Mr Lowcock believes the huge size of the US passive market enables investors to benefit from economies of scale and that while the cost of investing continues to fall in the UK, it is unlikely that funds in this country will reach the size of their US peers and therefore will not benefit from the same cost savings.

Mr Smith believes there is still room for further downward pressure on passive fees, but agrees that the UK will never match the scale of the US market and the appetite of US retail investors to buy mutual funds.

“But if we can get close to the pricing they offer over there, it will be a good thing for UK investors.”

So is it a given that other groups offering passive funds in the UK, such as L&G, Vanguard and HSBC, will respond?

Mr Penny says Fidelity and FundsNetwork are a force to be reckoned with and it would be unwise for any of their competitors to be so complacent as to ignore their moves.

“At such an important time in the development of the advisory and the direct customer markets, any significant ‘land grab’ in market share could stick for the long term,” he says.

Mr Lowcock says: “It is a fiercely competitive market and size of the fund does matter. The larger they are, the more they benefit from economies of scale. We have seen fund groups respond in the past, so I am sure we’ll see it again.”

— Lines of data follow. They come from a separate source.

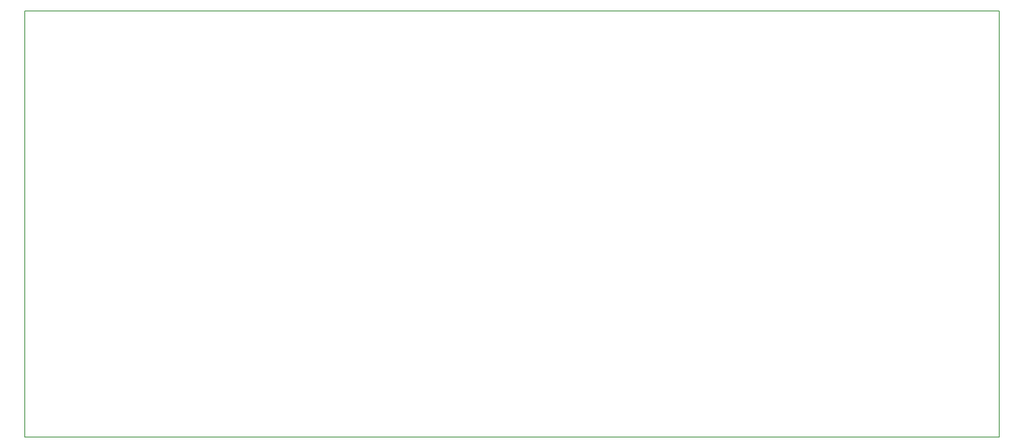
<source format=gbr>
G04 #@! TF.FileFunction,Profile,NP*
%FSLAX46Y46*%
G04 Gerber Fmt 4.6, Leading zero omitted, Abs format (unit mm)*
G04 Created by KiCad (PCBNEW 4.0.4-stable) date Thursday, January 05, 2017 'AMt' 11:09:21 AM*
%MOMM*%
%LPD*%
G01*
G04 APERTURE LIST*
%ADD10C,0.100000*%
%ADD11C,0.150000*%
G04 APERTURE END LIST*
D10*
D11*
X203200000Y0D02*
X203200000Y-88900000D01*
X0Y-88900000D02*
X203200000Y-88900000D01*
X0Y0D02*
X0Y-88900000D01*
X0Y0D02*
X203200000Y0D01*
M02*

</source>
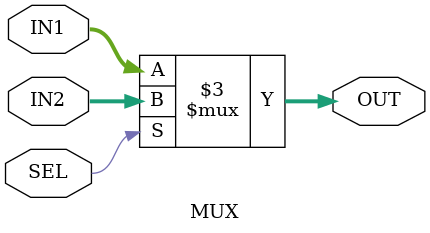
<source format=v>
module MUX #(parameter input_width =32) (
    input  wire [input_width-1:0] IN1,
    input  wire [input_width-1:0] IN2,
    input  wire SEL,
    output reg [input_width-1:0] OUT
);
    

always @(*) begin
    if(SEL)
    OUT=IN2;
    else
    OUT=IN1;

end
    
endmodule

</source>
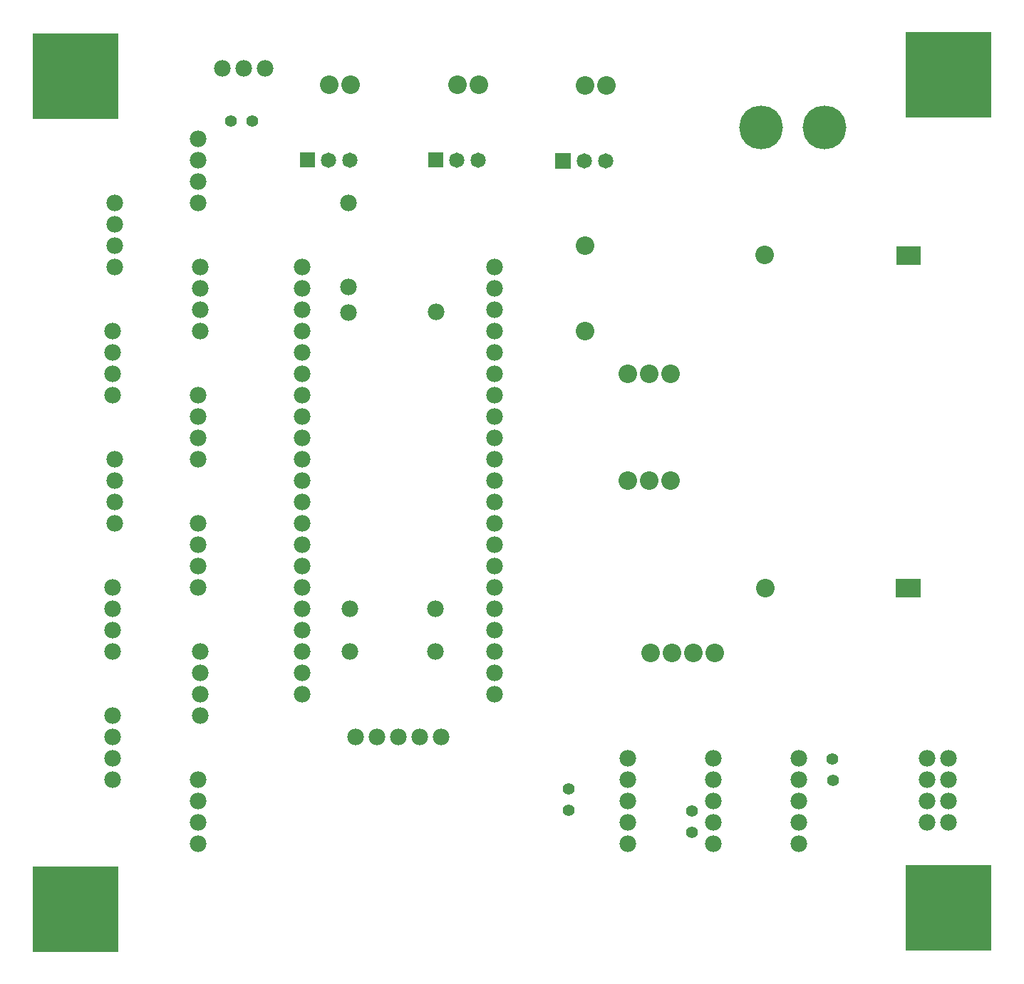
<source format=gts>
G04 Layer: TopSolderMaskLayer*
G04 EasyEDA v6.3.53, 2020-06-08T12:07:48--7:00*
G04 bd5e1def8c3a44afa438a5c08afba8b4,269c31b763b64a8fadfd0c58d2184f68,10*
G04 Gerber Generator version 0.2*
G04 Scale: 100 percent, Rotated: No, Reflected: No *
G04 Dimensions in millimeters *
G04 leading zeros omitted , absolute positions ,3 integer and 3 decimal *
%FSLAX33Y33*%
%MOMM*%
G90*
G71D02*

%ADD29C,1.981200*%
%ADD30C,5.203190*%
%ADD31C,2.203196*%
%ADD32C,1.402080*%
%ADD35C,1.816100*%

%LPD*%
G54D29*
G01X9779Y89142D03*
G01X9779Y86602D03*
G01X9779Y84062D03*
G01X9779Y81522D03*
G01X9525Y66282D03*
G01X9525Y68822D03*
G01X9525Y71362D03*
G01X9525Y73902D03*
G01X9525Y43422D03*
G01X9525Y40882D03*
G01X9525Y38342D03*
G01X9525Y35802D03*
G01X9779Y51042D03*
G01X9779Y53582D03*
G01X9779Y56122D03*
G01X9779Y58662D03*
G01X19939Y81522D03*
G01X19939Y78982D03*
G01X19939Y76442D03*
G01X19939Y73902D03*
G01X19685Y58662D03*
G01X19685Y61202D03*
G01X19685Y63742D03*
G01X19685Y66282D03*
G01X19685Y96762D03*
G01X19685Y94222D03*
G01X19685Y91682D03*
G01X19685Y89142D03*
G01X9525Y20562D03*
G01X9525Y23102D03*
G01X9525Y25642D03*
G01X9525Y28182D03*
G01X19685Y43422D03*
G01X19685Y45962D03*
G01X19685Y48502D03*
G01X19685Y51042D03*
G01X19685Y20562D03*
G01X19685Y18022D03*
G01X19685Y15482D03*
G01X19685Y12942D03*
G01X19939Y28182D03*
G01X19939Y30722D03*
G01X19939Y33262D03*
G01X19939Y35802D03*
G54D30*
G01X86539Y98082D03*
G01X94039Y98082D03*
G01X5078Y104142D03*
G01X5078Y5082D03*
G01X108839Y104382D03*
G54D29*
G01X70739Y20562D03*
G01X70739Y18022D03*
G01X70739Y15482D03*
G01X70739Y12942D03*
G01X70739Y23102D03*
G01X91059Y23102D03*
G01X91059Y12942D03*
G01X91059Y15482D03*
G01X91059Y18022D03*
G01X91059Y20562D03*
G01X80899Y23102D03*
G01X80899Y12942D03*
G01X80899Y15482D03*
G01X80899Y18022D03*
G01X80899Y20562D03*
G54D30*
G01X108839Y5322D03*
G54D29*
G01X37719Y35802D03*
G01X47879Y35802D03*
G54D31*
G01X53009Y103145D03*
G01X50469Y103145D03*
G54D29*
G01X37538Y76082D03*
G01X47955Y76184D03*
G54D31*
G01X75819Y56122D03*
G01X70739Y56122D03*
G01X75819Y68822D03*
G01X70739Y68822D03*
G54D29*
G01X37719Y40882D03*
G01X47879Y40882D03*
G54D31*
G01X35196Y103179D03*
G01X37736Y103179D03*
G54D29*
G01X37538Y89082D03*
G01X37538Y79082D03*
G54D31*
G01X81038Y35582D03*
G01X78498Y35582D03*
G01X75958Y35582D03*
G01X73418Y35582D03*
G01X65612Y103112D03*
G01X68152Y103112D03*
G01X65659Y84062D03*
G01X65659Y73902D03*
G54D32*
G01X78312Y16799D03*
G01X78312Y14259D03*
G01X95057Y20420D03*
G01X95010Y23008D03*
G01X23502Y98861D03*
G01X26042Y98861D03*
G54D29*
G01X27618Y105082D03*
G01X25078Y105082D03*
G01X22538Y105082D03*
G01X106299Y23102D03*
G01X106299Y20562D03*
G01X106299Y18022D03*
G01X106299Y15482D03*
G01X108839Y23102D03*
G01X108839Y20562D03*
G01X108839Y18022D03*
G01X108839Y15482D03*
G54D31*
G01X73279Y68822D03*
G01X73279Y56122D03*
G54D32*
G01X63633Y19457D03*
G01X63633Y16917D03*
G54D31*
G01X86998Y82896D03*
G36*
G01X102628Y81763D02*
G01X102628Y83968D01*
G01X105531Y83968D01*
G01X105531Y81763D01*
G01X102628Y81763D01*
G37*
G36*
G01X102567Y42167D02*
G01X102567Y44369D01*
G01X105470Y44369D01*
G01X105470Y42167D01*
G01X102567Y42167D01*
G37*
G01X87003Y43267D03*
G36*
G01X46972Y93312D02*
G01X46972Y95128D01*
G01X48788Y95128D01*
G01X48788Y93312D01*
G01X46972Y93312D01*
G37*
G54D35*
G01X50419Y94222D03*
G01X52959Y94222D03*
G36*
G01X31732Y93312D02*
G01X31732Y95128D01*
G01X33548Y95128D01*
G01X33548Y93312D01*
G01X31732Y93312D01*
G37*
G01X35179Y94222D03*
G01X37719Y94222D03*
G36*
G01X62090Y93173D02*
G01X62090Y94989D01*
G01X63906Y94989D01*
G01X63906Y93173D01*
G01X62090Y93173D01*
G37*
G01X65539Y94082D03*
G01X68079Y94082D03*
G54D29*
G01X31968Y78922D03*
G01X31968Y56062D03*
G01X31968Y76382D03*
G01X31968Y73842D03*
G01X31968Y71302D03*
G01X31968Y68762D03*
G01X31968Y66222D03*
G01X31968Y63682D03*
G01X31968Y61142D03*
G01X31968Y58602D03*
G01X31968Y81462D03*
G01X31968Y53522D03*
G01X31968Y50982D03*
G01X31968Y48442D03*
G01X31968Y45902D03*
G01X31968Y43362D03*
G01X31968Y40822D03*
G01X31968Y38282D03*
G01X31968Y35742D03*
G01X31968Y33202D03*
G01X31968Y30662D03*
G01X54829Y78922D03*
G01X54829Y56062D03*
G01X54829Y76382D03*
G01X54829Y73842D03*
G01X54829Y71302D03*
G01X54829Y68762D03*
G01X54829Y66222D03*
G01X54829Y63682D03*
G01X54829Y61142D03*
G01X54829Y58602D03*
G01X54828Y81462D03*
G01X54829Y53522D03*
G01X54829Y50982D03*
G01X54829Y48442D03*
G01X54829Y45902D03*
G01X54829Y43362D03*
G01X54829Y40822D03*
G01X54829Y38282D03*
G01X54829Y35742D03*
G01X54829Y33202D03*
G01X54829Y30662D03*
G01X48478Y25582D03*
G01X45938Y25582D03*
G01X43398Y25582D03*
G01X40858Y25582D03*
G01X38318Y25582D03*

%LPD*%
G36*
G01X113919Y109462D02*
G01X103759Y109462D01*
G01X103759Y99302D01*
G01X113919Y99302D01*
G01X113919Y109462D01*
G37*

%LPD*%
G36*
G01X113919Y10402D02*
G01X103759Y10402D01*
G01X103759Y242D01*
G01X113919Y242D01*
G01X113919Y10402D01*
G37*

%LPD*%
G36*
G01X10159Y10162D02*
G01X-0Y10162D01*
G01X-0Y2D01*
G01X10159Y2D01*
G01X10159Y10162D01*
G37*

%LPD*%
G36*
G01X10159Y109222D02*
G01X-0Y109222D01*
G01X-0Y99062D01*
G01X10159Y99062D01*
G01X10159Y109222D01*
G37*

%LPD*%
G36*
G01X10159Y109222D02*
G01X-0Y109222D01*
G01X-0Y99062D01*
G01X10159Y99062D01*
G01X10159Y109222D01*
G37*

%LPD*%
G36*
G01X113919Y10402D02*
G01X103759Y10402D01*
G01X103759Y242D01*
G01X113919Y242D01*
G01X113919Y10402D01*
G37*
M00*
M02*

</source>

Mr Smith says there is definitely a price war going on and that the new world of increased transparency will compel other groups to respond.

But he warns that advisers will also be under pressure from clients over their fees and will need to ensure they have a very compelling proposition in order to defend and maintain their fee model.

As providers jostle to become the cheapest provider in the UK, it may be only a matter of time before another round of price cutting breaks out.